Summary
Rose Eastmen—ink-smudged muse of the tenement—sweeps the corridors of a Manhattan publishing mausoleum where her uncle’s broom is the only scepter their bloodline wields. The gutters of 1917 howl with pamphlets promising utopia; Rose, illiterate to every alphabet except hunger, swallows the gospel of Rudolph Creig, a gaunt pamphleteer who preaches that wealth is original sin. One sulfurous dusk she mistakes Jack Stevens—heir to the very presses that spit out Creig’s tirades—for a grease-monkey in a threadbare shirt. Their courtship is a tango of mistaken silhouettes: she teaches him how to whistle like a stevedore, he teaches her the opulent hush of rooftops where electric billboards baptize the sky. Each tryst peels another layer of ideology until Rose sees the gilded cage is wired with human veins. Creig, meanwhile, tastes the narcotic of royalties; his pen, once a Molotov, now signs marriage certificates. The final tableau—Rose in a dime-store veil, Creig clutching a check fat as a hymnal—leaves the audience holding its breath inside the question mark of whether love or money has won.
Synopsis
A young girl, Rose Eastmen ( Besie Love ) lives with her lazy Uncle, who works as a janitor in a publishing house. Lacking education, both Rose and her Uncle are susceptible to the socialist ideas of writer Rudolph Creig.

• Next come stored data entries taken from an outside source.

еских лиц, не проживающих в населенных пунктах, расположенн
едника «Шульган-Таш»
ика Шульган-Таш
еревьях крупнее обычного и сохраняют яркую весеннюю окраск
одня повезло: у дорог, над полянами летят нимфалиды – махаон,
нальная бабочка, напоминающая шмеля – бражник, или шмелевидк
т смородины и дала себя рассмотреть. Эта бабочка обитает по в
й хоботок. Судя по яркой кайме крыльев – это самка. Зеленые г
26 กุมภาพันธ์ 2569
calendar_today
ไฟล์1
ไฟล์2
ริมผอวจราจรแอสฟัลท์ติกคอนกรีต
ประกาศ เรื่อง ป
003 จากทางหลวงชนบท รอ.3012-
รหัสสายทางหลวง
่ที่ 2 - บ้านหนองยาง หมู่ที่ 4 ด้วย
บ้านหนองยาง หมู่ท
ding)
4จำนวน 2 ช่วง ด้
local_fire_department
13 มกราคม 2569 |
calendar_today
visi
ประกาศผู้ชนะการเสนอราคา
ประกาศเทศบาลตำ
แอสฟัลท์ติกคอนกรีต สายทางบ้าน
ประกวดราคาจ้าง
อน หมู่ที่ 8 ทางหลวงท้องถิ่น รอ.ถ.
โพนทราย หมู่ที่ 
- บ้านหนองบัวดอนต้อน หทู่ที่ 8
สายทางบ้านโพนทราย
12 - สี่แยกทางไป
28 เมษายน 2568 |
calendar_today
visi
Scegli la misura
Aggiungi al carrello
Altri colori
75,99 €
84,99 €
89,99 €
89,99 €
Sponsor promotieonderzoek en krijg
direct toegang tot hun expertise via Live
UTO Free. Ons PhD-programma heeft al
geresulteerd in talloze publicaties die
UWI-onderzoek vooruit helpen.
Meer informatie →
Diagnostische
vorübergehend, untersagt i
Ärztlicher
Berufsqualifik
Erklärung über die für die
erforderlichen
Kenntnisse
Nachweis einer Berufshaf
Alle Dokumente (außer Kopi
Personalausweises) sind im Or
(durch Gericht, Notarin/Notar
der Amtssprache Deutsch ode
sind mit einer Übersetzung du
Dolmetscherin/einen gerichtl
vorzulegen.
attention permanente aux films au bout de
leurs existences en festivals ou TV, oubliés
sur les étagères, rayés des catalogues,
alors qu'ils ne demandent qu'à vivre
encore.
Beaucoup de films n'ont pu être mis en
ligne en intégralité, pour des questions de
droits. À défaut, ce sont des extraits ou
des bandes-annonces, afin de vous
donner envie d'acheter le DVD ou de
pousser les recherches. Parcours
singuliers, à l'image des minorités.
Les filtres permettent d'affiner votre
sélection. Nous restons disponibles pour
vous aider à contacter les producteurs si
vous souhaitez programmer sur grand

One day Rose encounters Jack Stevens the wealthy son of the owner of a publishing house, working on his car. She believes he is a common laborer, and she begins courting him. Through her exposure to Jack, Rose begins to realize the rich are not such an abominable people. Rudolph has also reached this conclusion after learning Stevens has published his book. Now bolstered by success and armed with a hefty royalty check, Rudolph is able to marry Rose.